◆ **Text excerpt**:
☆ ☆ ☆ ☆ ☆ ☆ ☆

HOW THE STORY CAME TO BE

Metal handcuffs hang on the wall in my study, a journal sits on the bookshelf, war medals rest in a box. They tell a story of a time before I was born, when my father fought for my freedom. They are a testament to his courage and determination.

As a small child I knew he was a bomber pilot in the Second World War and that he had ditched his aircraft in the ocean. I also knew he was a prisoner of war. But that is all I knew. Even though he wouldn’t speak of his past, his experiences formed an integral part of my upbringing. His emotional scars penetrated my day-to-day existence. Shaped my very being. Framed my psyche.

Every year, on November 11th, I stood beside my father at the cenotaph in the bitter, prairie cold. He was stoic as wreaths were laid to honor fallen soldiers. Only his crystal blue eyes spoke to me. Those eyes told me of the terror, the regret, the suffering, and the nightmare. It was truly Remembrance Day.

We never used words to discuss it, my father and I. We didn’t need to. I knew that the memories were still too raw, even after so many years. Instinctively, I faced his ghosts.

Father

I hoped that one day he would tell me. I imagined us sitting on the large, comfortable sofa in our living room. His precious journal resting in my lap. We would leaf through the pages, pausing at each tattered black and white photograph and intricate drawing, as he finally shared his memories with me.

But it never happened.

My father died of lung cancer in 1985. Those same lungs carried pieces of shrapnel back to Canada for him. Lest he forget. Cancer and shrapnel. No one will ever convince me that those two horrors were not related.

☆ ☆ ☆ ☆ ☆ ☆ ☆

◆ **Data for analysis**:
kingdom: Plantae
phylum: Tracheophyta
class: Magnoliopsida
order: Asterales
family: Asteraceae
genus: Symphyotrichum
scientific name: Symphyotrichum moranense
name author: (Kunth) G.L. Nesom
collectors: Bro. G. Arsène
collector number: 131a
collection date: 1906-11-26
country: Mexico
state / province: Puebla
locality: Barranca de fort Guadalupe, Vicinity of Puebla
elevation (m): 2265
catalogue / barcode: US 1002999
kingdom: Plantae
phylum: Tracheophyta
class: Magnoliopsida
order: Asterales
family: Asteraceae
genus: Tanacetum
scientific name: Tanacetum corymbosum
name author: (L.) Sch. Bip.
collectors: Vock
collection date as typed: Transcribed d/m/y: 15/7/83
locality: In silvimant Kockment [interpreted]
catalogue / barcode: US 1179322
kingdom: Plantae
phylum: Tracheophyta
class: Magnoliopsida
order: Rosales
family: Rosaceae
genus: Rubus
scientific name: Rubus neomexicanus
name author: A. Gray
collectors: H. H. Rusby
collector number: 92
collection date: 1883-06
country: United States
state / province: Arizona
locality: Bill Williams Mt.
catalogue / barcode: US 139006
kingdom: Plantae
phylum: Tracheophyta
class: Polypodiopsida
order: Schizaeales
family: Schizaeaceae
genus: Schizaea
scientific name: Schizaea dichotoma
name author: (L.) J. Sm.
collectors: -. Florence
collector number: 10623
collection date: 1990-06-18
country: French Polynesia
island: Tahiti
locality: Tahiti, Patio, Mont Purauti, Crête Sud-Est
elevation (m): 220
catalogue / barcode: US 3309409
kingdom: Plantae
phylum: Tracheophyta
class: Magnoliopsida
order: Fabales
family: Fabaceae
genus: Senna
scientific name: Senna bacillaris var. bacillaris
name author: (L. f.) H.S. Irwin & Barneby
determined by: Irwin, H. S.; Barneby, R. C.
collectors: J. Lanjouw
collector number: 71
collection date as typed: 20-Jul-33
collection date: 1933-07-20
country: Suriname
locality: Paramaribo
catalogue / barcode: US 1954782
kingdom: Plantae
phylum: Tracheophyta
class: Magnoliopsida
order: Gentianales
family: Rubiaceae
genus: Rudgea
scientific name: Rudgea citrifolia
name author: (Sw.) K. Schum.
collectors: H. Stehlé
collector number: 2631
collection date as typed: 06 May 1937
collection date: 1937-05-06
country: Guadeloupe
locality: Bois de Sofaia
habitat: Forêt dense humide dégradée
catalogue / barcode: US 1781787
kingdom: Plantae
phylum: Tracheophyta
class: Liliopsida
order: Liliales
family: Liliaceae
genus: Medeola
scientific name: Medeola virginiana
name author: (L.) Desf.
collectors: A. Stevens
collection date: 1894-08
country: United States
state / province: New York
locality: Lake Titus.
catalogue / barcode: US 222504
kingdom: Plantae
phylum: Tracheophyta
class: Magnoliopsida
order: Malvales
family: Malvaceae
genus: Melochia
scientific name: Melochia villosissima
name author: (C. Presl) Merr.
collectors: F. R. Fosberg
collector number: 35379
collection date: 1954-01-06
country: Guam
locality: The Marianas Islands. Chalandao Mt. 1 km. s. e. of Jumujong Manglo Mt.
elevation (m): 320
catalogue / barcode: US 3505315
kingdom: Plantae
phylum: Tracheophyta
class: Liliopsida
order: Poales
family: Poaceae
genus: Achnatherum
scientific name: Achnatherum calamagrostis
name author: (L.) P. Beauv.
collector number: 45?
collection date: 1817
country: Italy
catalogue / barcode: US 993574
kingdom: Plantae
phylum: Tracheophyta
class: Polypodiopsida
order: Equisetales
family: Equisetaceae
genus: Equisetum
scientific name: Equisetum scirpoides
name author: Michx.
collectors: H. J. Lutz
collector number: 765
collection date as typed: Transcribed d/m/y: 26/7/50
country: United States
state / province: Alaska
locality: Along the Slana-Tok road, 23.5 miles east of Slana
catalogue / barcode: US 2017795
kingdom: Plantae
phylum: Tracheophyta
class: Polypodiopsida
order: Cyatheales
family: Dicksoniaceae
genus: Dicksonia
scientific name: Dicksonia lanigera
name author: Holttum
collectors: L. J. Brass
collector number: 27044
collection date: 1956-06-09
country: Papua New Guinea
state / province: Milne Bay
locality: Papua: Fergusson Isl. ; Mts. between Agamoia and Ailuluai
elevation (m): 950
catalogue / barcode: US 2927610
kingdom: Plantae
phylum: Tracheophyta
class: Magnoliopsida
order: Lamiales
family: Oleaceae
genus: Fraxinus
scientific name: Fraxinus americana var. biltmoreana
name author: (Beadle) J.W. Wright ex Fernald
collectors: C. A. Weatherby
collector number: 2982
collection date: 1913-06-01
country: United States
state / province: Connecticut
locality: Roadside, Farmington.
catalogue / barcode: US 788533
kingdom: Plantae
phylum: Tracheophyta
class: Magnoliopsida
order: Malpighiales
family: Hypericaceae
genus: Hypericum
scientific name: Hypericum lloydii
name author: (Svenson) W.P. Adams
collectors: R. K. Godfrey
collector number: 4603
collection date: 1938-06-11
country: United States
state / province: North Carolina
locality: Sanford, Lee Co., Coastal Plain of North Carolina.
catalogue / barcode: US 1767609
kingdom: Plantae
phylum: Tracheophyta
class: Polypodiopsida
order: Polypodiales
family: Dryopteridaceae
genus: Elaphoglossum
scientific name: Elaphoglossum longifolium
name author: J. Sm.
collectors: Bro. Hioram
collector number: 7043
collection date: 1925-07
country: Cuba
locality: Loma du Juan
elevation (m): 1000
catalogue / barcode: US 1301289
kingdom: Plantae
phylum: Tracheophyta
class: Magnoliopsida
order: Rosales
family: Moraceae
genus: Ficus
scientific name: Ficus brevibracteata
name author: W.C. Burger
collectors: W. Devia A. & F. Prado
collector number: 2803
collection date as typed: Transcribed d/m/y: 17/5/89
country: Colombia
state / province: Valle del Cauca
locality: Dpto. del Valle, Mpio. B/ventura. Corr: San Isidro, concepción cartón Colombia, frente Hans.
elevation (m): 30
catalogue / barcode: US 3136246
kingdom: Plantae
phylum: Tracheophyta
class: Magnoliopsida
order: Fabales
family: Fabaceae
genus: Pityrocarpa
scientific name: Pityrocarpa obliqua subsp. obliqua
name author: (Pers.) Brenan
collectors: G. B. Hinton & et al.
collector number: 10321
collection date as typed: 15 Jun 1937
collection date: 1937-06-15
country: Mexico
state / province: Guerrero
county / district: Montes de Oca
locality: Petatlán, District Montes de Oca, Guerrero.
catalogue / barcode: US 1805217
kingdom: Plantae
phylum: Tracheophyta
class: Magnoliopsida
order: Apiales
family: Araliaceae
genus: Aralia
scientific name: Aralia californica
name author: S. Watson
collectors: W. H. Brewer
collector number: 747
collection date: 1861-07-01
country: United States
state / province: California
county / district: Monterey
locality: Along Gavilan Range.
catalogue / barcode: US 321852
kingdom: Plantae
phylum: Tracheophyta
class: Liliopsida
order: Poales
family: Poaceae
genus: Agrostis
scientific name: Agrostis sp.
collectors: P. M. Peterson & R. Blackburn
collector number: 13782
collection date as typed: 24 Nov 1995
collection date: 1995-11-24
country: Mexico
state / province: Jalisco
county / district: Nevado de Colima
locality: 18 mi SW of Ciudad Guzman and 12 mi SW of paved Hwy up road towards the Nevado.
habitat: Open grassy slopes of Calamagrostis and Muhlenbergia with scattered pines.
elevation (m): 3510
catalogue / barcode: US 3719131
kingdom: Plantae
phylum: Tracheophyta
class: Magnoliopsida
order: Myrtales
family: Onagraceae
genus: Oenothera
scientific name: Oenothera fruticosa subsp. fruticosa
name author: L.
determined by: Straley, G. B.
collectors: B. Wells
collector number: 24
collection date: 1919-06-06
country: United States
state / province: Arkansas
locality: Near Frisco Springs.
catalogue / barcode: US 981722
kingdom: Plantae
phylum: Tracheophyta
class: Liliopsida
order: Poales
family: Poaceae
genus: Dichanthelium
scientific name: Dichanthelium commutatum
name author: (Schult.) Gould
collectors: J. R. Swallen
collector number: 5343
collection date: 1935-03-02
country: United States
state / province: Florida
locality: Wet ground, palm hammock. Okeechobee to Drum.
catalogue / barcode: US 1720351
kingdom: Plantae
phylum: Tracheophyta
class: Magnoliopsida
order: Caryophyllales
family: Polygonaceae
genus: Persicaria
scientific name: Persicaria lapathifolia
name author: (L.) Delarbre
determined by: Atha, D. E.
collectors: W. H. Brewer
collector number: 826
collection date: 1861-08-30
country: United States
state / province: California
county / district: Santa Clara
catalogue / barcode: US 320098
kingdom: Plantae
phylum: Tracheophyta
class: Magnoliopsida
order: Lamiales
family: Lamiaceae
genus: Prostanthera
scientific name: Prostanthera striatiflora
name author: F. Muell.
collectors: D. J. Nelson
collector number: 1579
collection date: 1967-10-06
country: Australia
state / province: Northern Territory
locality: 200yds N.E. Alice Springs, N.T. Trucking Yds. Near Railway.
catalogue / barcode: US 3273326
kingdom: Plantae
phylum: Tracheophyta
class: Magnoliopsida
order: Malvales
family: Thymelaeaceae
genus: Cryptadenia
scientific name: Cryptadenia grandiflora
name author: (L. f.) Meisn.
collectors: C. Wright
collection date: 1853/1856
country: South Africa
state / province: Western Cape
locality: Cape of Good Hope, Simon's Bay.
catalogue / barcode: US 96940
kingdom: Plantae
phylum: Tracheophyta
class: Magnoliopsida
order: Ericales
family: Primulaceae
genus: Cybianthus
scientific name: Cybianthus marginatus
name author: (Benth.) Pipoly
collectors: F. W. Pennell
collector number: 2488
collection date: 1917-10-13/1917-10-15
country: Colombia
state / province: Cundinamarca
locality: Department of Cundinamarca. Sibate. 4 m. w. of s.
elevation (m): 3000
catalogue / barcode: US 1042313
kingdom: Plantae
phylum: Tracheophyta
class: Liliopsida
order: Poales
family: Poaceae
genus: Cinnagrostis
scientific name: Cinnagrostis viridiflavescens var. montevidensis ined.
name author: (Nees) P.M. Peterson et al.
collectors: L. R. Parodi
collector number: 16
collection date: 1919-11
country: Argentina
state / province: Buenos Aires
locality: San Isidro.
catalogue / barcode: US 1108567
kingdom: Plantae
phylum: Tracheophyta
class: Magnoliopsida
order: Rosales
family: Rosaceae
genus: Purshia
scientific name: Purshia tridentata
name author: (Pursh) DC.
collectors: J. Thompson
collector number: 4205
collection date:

☆ ☆ ☆ ☆ ☆ ☆ ☆

◆ **Task brief**:
Reproduce the passage of the memoir excerpt above between "HOW THE STORY" and "courage and determination.", inclusive.

◆ **Solution to this problem**:
HOW THE STORY CAME TO BE

Metal handcuffs hang on the wall in my study, a journal sits on the bookshelf, war medals rest in a box. They tell a story of a time before I was born, when my father fought for my freedom. They are a testament to his courage and determination.